Ребенок - Евгения Кайдалова
Шрифт:
Интервал:
Закладка:
Забыв о брезгливости, я прикрыла замоченное место на кровати полиэтиленовым пакетом, вновь положила туда ребенка и примостилась рядом. Спать! Есть и спать! Что может быть правильнее и естественнее? Что, кроме этого, вообще требуется от жизни. Перед сном я вновь напилась горячего чаю с вареньем (вновь наедаться я была уже не в состоянии) и чувствовала себе донельзя расслабленной и разморенной. Ребенок до отвала напился молока и добросовестно спал. Кажется, у нас были все шансы продолжать совместную жизнь…

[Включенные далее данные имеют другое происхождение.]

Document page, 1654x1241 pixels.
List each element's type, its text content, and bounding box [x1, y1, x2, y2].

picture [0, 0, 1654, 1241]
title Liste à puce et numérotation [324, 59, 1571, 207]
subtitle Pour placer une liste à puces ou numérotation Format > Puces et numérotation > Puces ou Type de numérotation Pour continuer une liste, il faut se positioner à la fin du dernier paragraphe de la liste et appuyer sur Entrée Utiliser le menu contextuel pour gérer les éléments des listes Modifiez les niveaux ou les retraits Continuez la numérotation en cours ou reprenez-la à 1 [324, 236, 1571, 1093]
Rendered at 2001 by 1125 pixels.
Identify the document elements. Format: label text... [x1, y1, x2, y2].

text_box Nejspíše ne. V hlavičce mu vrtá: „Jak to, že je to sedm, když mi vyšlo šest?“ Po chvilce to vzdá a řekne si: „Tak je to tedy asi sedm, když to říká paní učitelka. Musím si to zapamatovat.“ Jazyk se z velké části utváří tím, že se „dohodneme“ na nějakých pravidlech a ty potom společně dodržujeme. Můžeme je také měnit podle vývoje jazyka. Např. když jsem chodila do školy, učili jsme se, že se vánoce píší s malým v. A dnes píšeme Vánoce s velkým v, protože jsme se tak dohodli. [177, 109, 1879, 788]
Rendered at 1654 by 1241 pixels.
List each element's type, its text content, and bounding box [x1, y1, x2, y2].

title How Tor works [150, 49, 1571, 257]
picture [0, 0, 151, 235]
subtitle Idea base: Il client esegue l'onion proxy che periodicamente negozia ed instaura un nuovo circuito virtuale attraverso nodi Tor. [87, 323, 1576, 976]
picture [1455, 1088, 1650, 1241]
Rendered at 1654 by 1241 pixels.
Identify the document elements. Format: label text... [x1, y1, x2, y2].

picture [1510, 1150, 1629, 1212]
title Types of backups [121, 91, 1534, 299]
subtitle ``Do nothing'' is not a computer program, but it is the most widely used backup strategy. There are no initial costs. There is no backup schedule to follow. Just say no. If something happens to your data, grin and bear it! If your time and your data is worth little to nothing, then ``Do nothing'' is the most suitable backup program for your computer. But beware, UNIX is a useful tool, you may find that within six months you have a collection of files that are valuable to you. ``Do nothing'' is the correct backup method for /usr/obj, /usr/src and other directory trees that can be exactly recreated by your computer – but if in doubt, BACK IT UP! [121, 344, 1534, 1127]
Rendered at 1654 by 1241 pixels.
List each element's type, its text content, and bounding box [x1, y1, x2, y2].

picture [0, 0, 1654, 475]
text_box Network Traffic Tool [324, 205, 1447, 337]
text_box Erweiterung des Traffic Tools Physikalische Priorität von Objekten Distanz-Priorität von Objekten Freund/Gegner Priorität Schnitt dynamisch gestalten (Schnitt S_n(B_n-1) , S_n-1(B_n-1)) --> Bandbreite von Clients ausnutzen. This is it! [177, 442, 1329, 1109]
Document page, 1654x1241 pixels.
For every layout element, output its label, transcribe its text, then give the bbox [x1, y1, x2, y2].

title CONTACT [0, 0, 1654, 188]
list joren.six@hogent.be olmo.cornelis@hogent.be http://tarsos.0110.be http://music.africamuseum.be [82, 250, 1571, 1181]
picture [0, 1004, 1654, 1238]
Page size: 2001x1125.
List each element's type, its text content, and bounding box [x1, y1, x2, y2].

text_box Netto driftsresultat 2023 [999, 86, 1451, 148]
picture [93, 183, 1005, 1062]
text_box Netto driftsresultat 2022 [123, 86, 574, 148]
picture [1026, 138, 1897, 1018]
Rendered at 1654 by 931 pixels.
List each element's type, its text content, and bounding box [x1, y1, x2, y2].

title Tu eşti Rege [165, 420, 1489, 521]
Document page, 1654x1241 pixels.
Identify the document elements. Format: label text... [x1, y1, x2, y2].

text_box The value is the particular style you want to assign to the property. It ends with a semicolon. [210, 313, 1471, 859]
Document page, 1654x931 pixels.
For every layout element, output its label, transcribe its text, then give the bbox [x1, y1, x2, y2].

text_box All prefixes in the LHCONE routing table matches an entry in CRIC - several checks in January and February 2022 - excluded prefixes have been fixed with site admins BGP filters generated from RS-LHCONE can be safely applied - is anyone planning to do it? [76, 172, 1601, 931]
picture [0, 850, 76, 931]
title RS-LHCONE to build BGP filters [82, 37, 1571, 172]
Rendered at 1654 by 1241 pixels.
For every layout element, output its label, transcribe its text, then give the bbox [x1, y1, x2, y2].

Ночью я проснулась прежде, чем забеспокоился ребенок. Меня разбудило довольно странное чувство – как будто я неожиданно заболела. Мне действительно было неестественно жарко, я чувствовала, что простыня подо мной мокра от пота. А главное – болезненно ныла грудь. Я дотронулась до нее и замерла от испуга: грудь стала огромной и горячей, и из нее что-то сочилось. Значит, это что-то и заливало простыню… Страх пустил во мне глубокие корни – ведь я была абсолютно беспомощна перед любой решившей бы наброситься на меня болячкой. Все мое время теперь принадлежало ребенку, все силы – тоже. Даже если сегодня ночью я умру от неизвестной напасти, завтра все равно придется вставать и разводить в бутылочке молочную смесь, а потом – кормить, подмывать, пеленать… В школе я всегда радовалась возможности недельку поваляться с простудой и не ходить на физику с математикой, но сейчас и гробовая доска не освободила бы меня от моих обязанностей. Да и класть меня в гроб, равно как и ухаживать за мной во время болезни, было некому. Значит, я обязана держаться на ногах. Даже если слягу.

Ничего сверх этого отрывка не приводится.